#### [INSTRUCTION]
Find the string "CrtYd" in the data, then copy every line where it is found.

==== INFORMATION ====

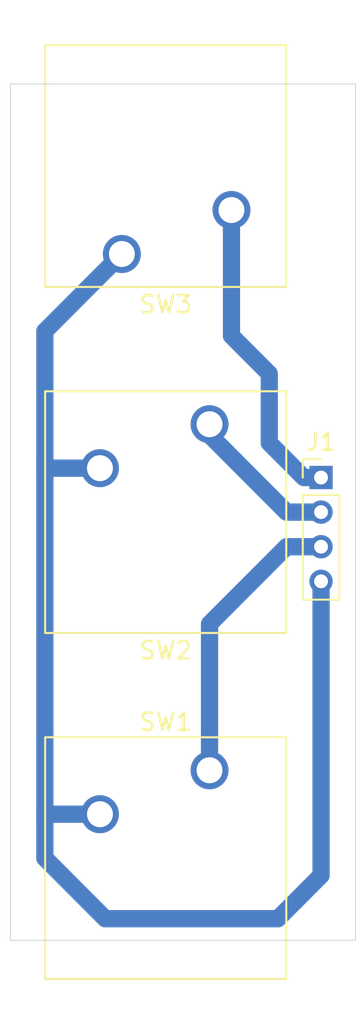
<source format=kicad_pcb>
(kicad_pcb
	(version 20240108)
	(generator "pcbnew")
	(generator_version "8.0")
	(general
		(thickness 1.6)
		(legacy_teardrops no)
	)
	(paper "A4")
	(layers
		(0 "F.Cu" signal)
		(31 "B.Cu" signal)
		(32 "B.Adhes" user "B.Adhesive")
		(33 "F.Adhes" user "F.Adhesive")
		(34 "B.Paste" user)
		(35 "F.Paste" user)
		(36 "B.SilkS" user "B.Silkscreen")
		(37 "F.SilkS" user "F.Silkscreen")
		(38 "B.Mask" user)
		(39 "F.Mask" user)
		(40 "Dwgs.User" user "User.Drawings")
		(41 "Cmts.User" user "User.Comments")
		(42 "Eco1.User" user "User.Eco1")
		(43 "Eco2.User" user "User.Eco2")
		(44 "Edge.Cuts" user)
		(45 "Margin" user)
		(46 "B.CrtYd" user "B.Courtyard")
		(47 "F.CrtYd" user "F.Courtyard")
		(48 "B.Fab" user)
		(49 "F.Fab" user)
		(50 "User.1" user)
		(51 "User.2" user)
		(52 "User.3" user)
		(53 "User.4" user)
		(54 "User.5" user)
		(55 "User.6" user)
		(56 "User.7" user)
		(57 "User.8" user)
		(58 "User.9" user)
	)
	(setup
		(pad_to_mask_clearance 0)
		(allow_soldermask_bridges_in_footprints no)
		(pcbplotparams
			(layerselection 0x00010fc_ffffffff)
			(plot_on_all_layers_selection 0x0000000_00000000)
			(disableapertmacros no)
			(usegerberextensions no)
			(usegerberattributes yes)
			(usegerberadvancedattributes yes)
			(creategerberjobfile yes)
			(dashed_line_dash_ratio 12.000000)
			(dashed_line_gap_ratio 3.000000)
			(svgprecision 4)
			(plotframeref no)
			(viasonmask no)
			(mode 1)
			(useauxorigin no)
			(hpglpennumber 1)
			(hpglpenspeed 20)
			(hpglpendiameter 15.000000)
			(pdf_front_fp_property_popups yes)
			(pdf_back_fp_property_popups yes)
			(dxfpolygonmode yes)
			(dxfimperialunits yes)
			(dxfusepcbnewfont yes)
			(psnegative no)
			(psa4output no)
			(plotreference yes)
			(plotvalue yes)
			(plotfptext yes)
			(plotinvisibletext no)
			(sketchpadsonfab no)
			(subtractmaskfromsilk no)
			(outputformat 1)
			(mirror no)
			(drillshape 1)
			(scaleselection 1)
			(outputdirectory "")
		)
	)
	(net 0 "")
	(net 1 "Net-(J1-Pin_3)")
	(net 2 "Net-(J1-Pin_1)")
	(net 3 "+3.3V")
	(net 4 "Net-(J1-Pin_2)")
	(footprint "Button_Switch_Keyboard:SW_Cherry_MX_1.00u_Plate" (layer "F.Cu") (at 103.54 76.92))
	(footprint "Connector_PinHeader_2.00mm:PinHeader_1x04_P2.00mm_Vertical" (layer "F.Cu") (at 110 60))
	(footprint "Button_Switch_Keyboard:SW_Cherry_MX_1.00u_Plate" (layer "F.Cu") (at 98.46 47.08 180))
	(footprint "Button_Switch_Keyboard:SW_Cherry_MX_1.00u_Plate" (layer "F.Cu") (at 103.54 56.92))
	(gr_rect
		(start 92 37.25)
		(end 112 86.75)
		(stroke
			(width 0.05)
			(type default)
		)
		(fill none)
		(layer "Edge.Cuts")
		(uuid "073d9cb6-2fc4-4edc-9b76-7d11bcc2bd50")
	)
	(segment
		(start 103.54 68.46)
		(end 103.54 76.92)
		(width 1)
		(layer "B.Cu")
		(net 1)
		(uuid "91fe4486-d233-441a-a544-0c601d2363e9")
	)
	(segment
		(start 108 64)
		(end 103.54 68.46)
		(width 1)
		(layer "B.Cu")
		(net 1)
		(uuid "e00dbd30-53be-4283-aff1-075442ce3f88")
	)
	(segment
		(start 110 64)
		(end 108 64)
		(width 1)
		(layer "B.Cu")
		(net 1)
		(uuid "e8dbd789-49ad-4055-bc21-1f0b12a457a8")
	)
	(segment
		(start 107 54)
		(end 107 58)
		(width 1)
		(layer "B.Cu")
		(net 2)
		(uuid "28a7c5f9-0c08-479d-a90c-1ca2cc482051")
	)
	(segment
		(start 107 58)
		(end 109 60)
		(width 1)
		(layer "B.Cu")
		(net 2)
		(uuid "50e6c68f-caac-4f66-b49d-0e7b6f431d32")
	)
	(segment
		(start 104.81 44.54)
		(end 104.81 51.81)
		(width 1)
		(layer "B.Cu")
		(net 2)
		(uuid "56e7e563-4088-4527-a40c-449021033b78")
	)
	(segment
		(start 109 60)
		(end 110 60)
		(width 1)
		(layer "B.Cu")
		(net 2)
		(uuid "985652a1-268f-42fa-8514-f8b631e61d85")
	)
	(segment
		(start 104.81 51.81)
		(end 107 54)
		(width 1)
		(layer "B.Cu")
		(net 2)
		(uuid "99eacdb4-2a5b-4106-9241-4e0e4c3ffb3c")
	)
	(segment
		(start 94 82)
		(end 94 80)
		(width 1)
		(layer "B.Cu")
		(net 3)
		(uuid "0b0b6de7-6ff0-46ac-826c-ef013cc746f8")
	)
	(segment
		(start 94 80)
		(end 94 60)
		(width 1)
		(layer "B.Cu")
		(net 3)
		(uuid "215c1878-5165-482e-a60a-8de2502c2729")
	)
	(segment
		(start 107.5 85.5)
		(end 97.5 85.5)
		(width 1)
		(layer "B.Cu")
		(net 3)
		(uuid "2f209e19-52a9-498a-ad5d-7ded7ee8abe7")
	)
	(segment
		(start 110 83)
		(end 107.5 85.5)
		(width 1)
		(layer "B.Cu")
		(net 3)
		(uuid "3ff94004-d819-4a5d-97ac-00ede6cb6673")
	)
	(segment
		(start 110 66)
		(end 110 83)
		(width 1)
		(layer "B.Cu")
		(net 3)
		(uuid "4902f873-9c9b-455d-93a0-bafc3f976514")
	)
	(segment
		(start 97.19 59.46)
		(end 94 59.46)
		(width 1)
		(layer "B.Cu")
		(net 3)
		(uuid "4ef91a00-e0db-4395-b795-f4ee21649361")
	)
	(segment
		(start 94 59.46)
		(end 94 59)
		(width 1)
		(layer "B.Cu")
		(net 3)
		(uuid "5586e04e-69f1-45a4-88d4-0d37db0bd893")
	)
	(segment
		(start 94 60)
		(end 94 51.54)
		(width 1)
		(layer "B.Cu")
		(net 3)
		(uuid "7bb76e72-528d-4286-9169-0279da54e2c8")
	)
	(segment
		(start 97.19 79.46)
		(end 94 79.46)
		(width 1)
		(layer "B.Cu")
		(net 3)
		(uuid "924d5002-4b45-4dc9-87c2-0b4a42d4aaf6")
	)
	(segment
		(start 97.5 85.5)
		(end 94 82)
		(width 1)
		(layer "B.Cu")
		(net 3)
		(uuid "a62cce04-8bec-4b2d-8158-86aed69a6833")
	)
	(segment
		(start 94 51.54)
		(end 98.46 47.08)
		(width 1)
		(layer "B.Cu")
		(net 3)
		(uuid "ad729be3-9bda-411c-9727-786d207155c9")
	)
	(segment
		(start 94 79.46)
		(end 94 80)
		(width 1)
		(layer "B.Cu")
		(net 3)
		(uuid "ee27a108-75b6-4c3a-9f19-be92683f29f2")
	)
	(segment
		(start 103.54 57.54)
		(end 103.54 56.92)
		(width 1)
		(layer "B.Cu")
		(net 4)
		(uuid "47e63ce4-26ce-4089-864f-8d05133c577d")
	)
	(segment
		(start 110 62)
		(end 108 62)
		(width 1)
		(layer "B.Cu")
		(net 4)
		(uuid "9c880357-3782-438b-b814-df1dcae8aa51")
	)
	(segment
		(start 108 62)
		(end 103.54 57.54)
		(width 1)
		(layer "B.Cu")
		(net 4)
		(uuid "ca16a72e-e009-4bf0-abdb-8ed0eaab4742")
	)
)
</source>
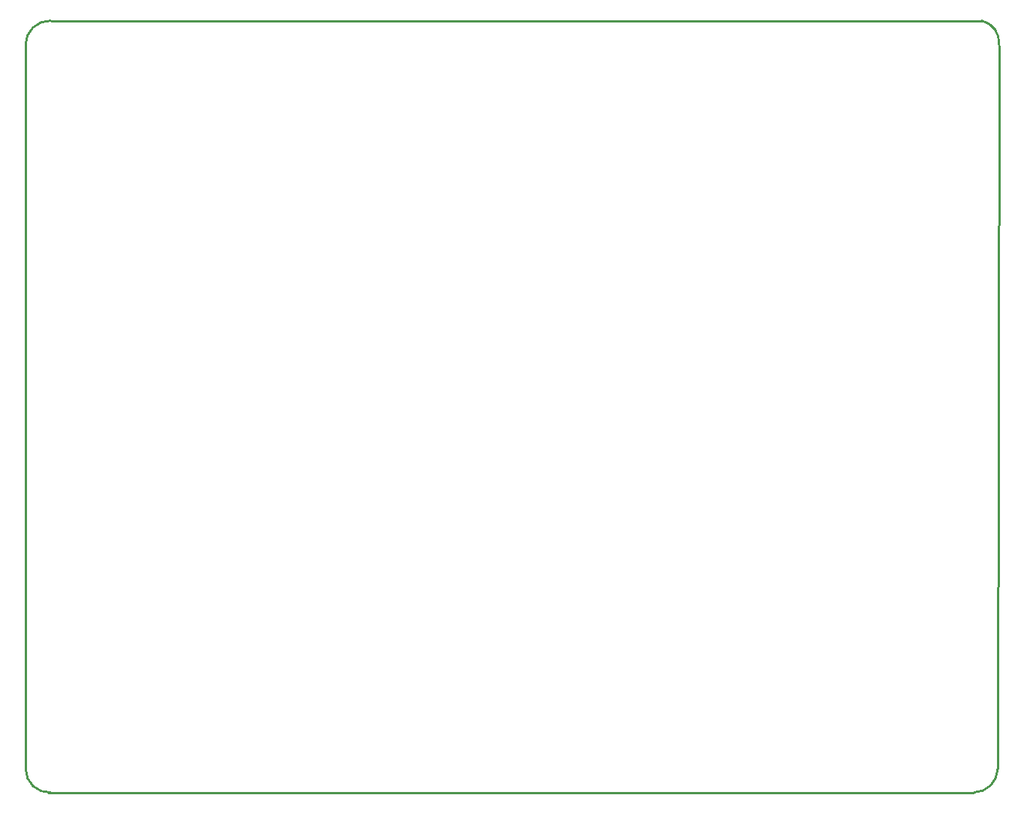
<source format=gko>
G04*
G04 #@! TF.GenerationSoftware,Altium Limited,Altium Designer,22.8.2 (66)*
G04*
G04 Layer_Color=16711935*
%FSLAX44Y44*%
%MOMM*%
G71*
G04*
G04 #@! TF.SameCoordinates,9714C633-81E7-4BB1-B996-9AD4BBD72758*
G04*
G04*
G04 #@! TF.FilePolarity,Positive*
G04*
G01*
G75*
%ADD14C,0.2540*%
D14*
X-1631Y27936D02*
G03*
X26670Y1270I26612J-108D01*
G01*
X1096010Y845319D02*
G03*
X1076742Y872526I-24857J2823D01*
G01*
X26670Y872490D02*
G03*
X-1771Y845285I-1000J-27424D01*
G01*
X1067906Y1326D02*
G03*
X1094649Y28149I-297J27039D01*
G01*
X1094650Y28150D01*
X-1771Y28112D02*
Y849095D01*
X23801Y1270D02*
X1067906Y1326D01*
X1094650Y28150D02*
X1096010Y844550D01*
X26670Y872490D02*
X1076960D01*
X26670Y872490D02*
X26670Y872490D01*
M02*

</source>
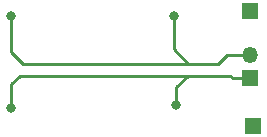
<source format=gbr>
%TF.GenerationSoftware,KiCad,Pcbnew,7.0.6*%
%TF.CreationDate,2023-10-15T16:26:04+03:00*%
%TF.ProjectId,MOSFET,4d4f5346-4554-42e6-9b69-6361645f7063,rev?*%
%TF.SameCoordinates,Original*%
%TF.FileFunction,Copper,L2,Bot*%
%TF.FilePolarity,Positive*%
%FSLAX46Y46*%
G04 Gerber Fmt 4.6, Leading zero omitted, Abs format (unit mm)*
G04 Created by KiCad (PCBNEW 7.0.6) date 2023-10-15 16:26:04*
%MOMM*%
%LPD*%
G01*
G04 APERTURE LIST*
%TA.AperFunction,ComponentPad*%
%ADD10R,1.350000X1.350000*%
%TD*%
%TA.AperFunction,ComponentPad*%
%ADD11O,1.350000X1.350000*%
%TD*%
%TA.AperFunction,ViaPad*%
%ADD12C,0.800000*%
%TD*%
%TA.AperFunction,Conductor*%
%ADD13C,0.250000*%
%TD*%
G04 APERTURE END LIST*
D10*
%TO.P,J1,1,Pin_1*%
%TO.N,Net-(J1-Pin_1)*%
X145000000Y-80750000D03*
D11*
%TO.P,J1,2,Pin_2*%
%TO.N,Net-(J1-Pin_2)*%
X145000000Y-78750000D03*
%TD*%
D10*
%TO.P,J2,1,Pin_1*%
%TO.N,Net-(J2-Pin_1)*%
X145000000Y-75000000D03*
%TD*%
%TO.P,J3,1,Pin_1*%
%TO.N,GND*%
X145250000Y-84750000D03*
%TD*%
D12*
%TO.N,Net-(J1-Pin_1)*%
X138750000Y-83000000D03*
X124750000Y-83250000D03*
%TO.N,Net-(J1-Pin_2)*%
X138500000Y-75500000D03*
X124750000Y-75500000D03*
%TD*%
D13*
%TO.N,Net-(J1-Pin_1)*%
X143500000Y-80750000D02*
X145000000Y-80750000D01*
X143250000Y-80500000D02*
X143500000Y-80750000D01*
X139750000Y-80500000D02*
X143250000Y-80500000D01*
%TO.N,Net-(J1-Pin_2)*%
X142250000Y-79500000D02*
X143000000Y-78750000D01*
X139750000Y-79500000D02*
X142250000Y-79500000D01*
X143000000Y-78750000D02*
X145000000Y-78750000D01*
%TO.N,Net-(J1-Pin_1)*%
X124750000Y-83250000D02*
X124750000Y-81250000D01*
X138750000Y-83000000D02*
X138750000Y-81500000D01*
X124750000Y-81250000D02*
X125500000Y-80500000D01*
X138750000Y-81500000D02*
X139750000Y-80500000D01*
X125500000Y-80500000D02*
X139750000Y-80500000D01*
%TO.N,Net-(J1-Pin_2)*%
X138500000Y-75500000D02*
X138500000Y-78250000D01*
X124750000Y-75500000D02*
X124750000Y-78500000D01*
X125750000Y-79500000D02*
X139750000Y-79500000D01*
X124750000Y-78500000D02*
X125750000Y-79500000D01*
X138500000Y-78250000D02*
X139750000Y-79500000D01*
%TD*%
M02*

</source>
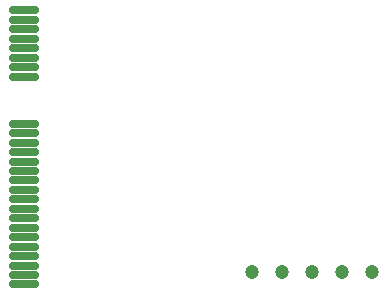
<source format=gbp>
G04*
G04 #@! TF.GenerationSoftware,Altium Limited,Altium Designer,19.0.4 (130)*
G04*
G04 Layer_Color=128*
%FSLAX25Y25*%
%MOIN*%
G70*
G01*
G75*
G04:AMPARAMS|DCode=25|XSize=23.62mil|YSize=100.39mil|CornerRadius=0mil|HoleSize=0mil|Usage=FLASHONLY|Rotation=270.000|XOffset=0mil|YOffset=0mil|HoleType=Round|Shape=Octagon|*
%AMOCTAGOND25*
4,1,8,0.05020,0.00591,0.05020,-0.00591,0.04429,-0.01181,-0.04429,-0.01181,-0.05020,-0.00591,-0.05020,0.00591,-0.04429,0.01181,0.04429,0.01181,0.05020,0.00591,0.0*
%
%ADD25OCTAGOND25*%

%ADD85C,0.04724*%
D25*
X5756Y81787D02*
D03*
Y103844D02*
D03*
Y100693D02*
D03*
Y97542D02*
D03*
Y94391D02*
D03*
Y91240D02*
D03*
Y88089D02*
D03*
Y84938D02*
D03*
Y66049D02*
D03*
Y12505D02*
D03*
Y44002D02*
D03*
Y47151D02*
D03*
Y50301D02*
D03*
Y53451D02*
D03*
Y56600D02*
D03*
Y59750D02*
D03*
Y62900D02*
D03*
Y40852D02*
D03*
Y18804D02*
D03*
Y21954D02*
D03*
Y25104D02*
D03*
Y28253D02*
D03*
Y31403D02*
D03*
Y34553D02*
D03*
Y37702D02*
D03*
Y15655D02*
D03*
D85*
X91677Y16732D02*
D03*
X121677Y16732D02*
D03*
X81673D02*
D03*
X101677D02*
D03*
X111677D02*
D03*
M02*

</source>
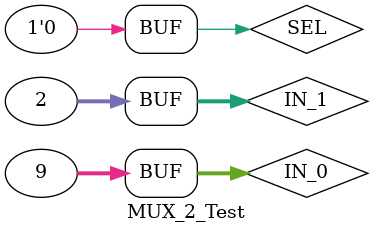
<source format=v>
`timescale 1ns / 1ps


module MUX_2_Test;

	// Inputs
	reg SEL;
	reg [31:0] IN_0;
	reg [31:0] IN_1;

	// Outputs
	wire [31:0] DAT_OUT;

	// Instantiate the Unit Under Test (UUT)
	MUX_2 uut (
		.SEL(SEL), 
		.IN_0(IN_0), 
		.IN_1(IN_1), 
		.DAT_OUT(DAT_OUT)
	);

	initial begin
		// Initialize Inputs
		SEL = 0;
		IN_0 = 207;
		IN_1 = 255;
		#15;
		SEL = 1;
		IN_0 = 15;
		IN_1 = 31;
		#15
		SEL = 0;
		IN_0 = 9;
		IN_1 = 2;
        
		// Add stimulus here

	end
      
endmodule


</source>
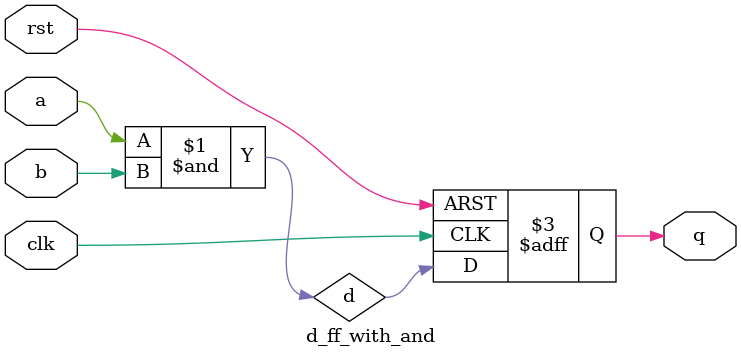
<source format=v>
module d_ff_with_and (
    input clk,
    input rst,
    input a,
    input b,
    output reg q
);

    wire d;

    assign d = a & b;

    always @(posedge clk or posedge rst) begin
        if (rst)
            q <= 0;
        else
            q <= d;
    end

endmodule

</source>
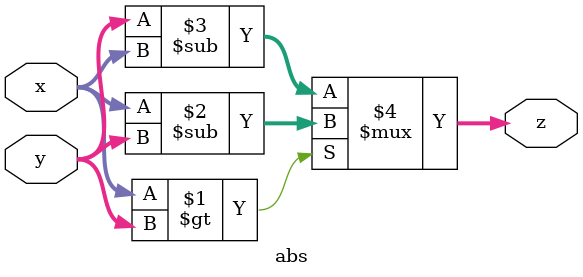
<source format=v>
module abs(
    input   [7:0]   x,
    input   [7:0]   y,
    output [7:0]   z
    );

assign  z= (x > y) ? (x - y) : (y - x);

endmodule

</source>
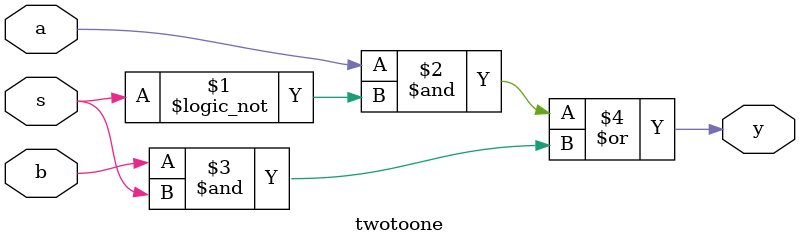
<source format=v>
module twotoone(y,s,a,b);
input a,b;
input s;
output y;
assign y=((a&!s)|(b&s));
endmodule
</source>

====

#### [PROBLEM SOLUTION]
		(46 "B.CrtYd" user "B.Courtyard")
		(47 "F.CrtYd" user "F.Courtyard")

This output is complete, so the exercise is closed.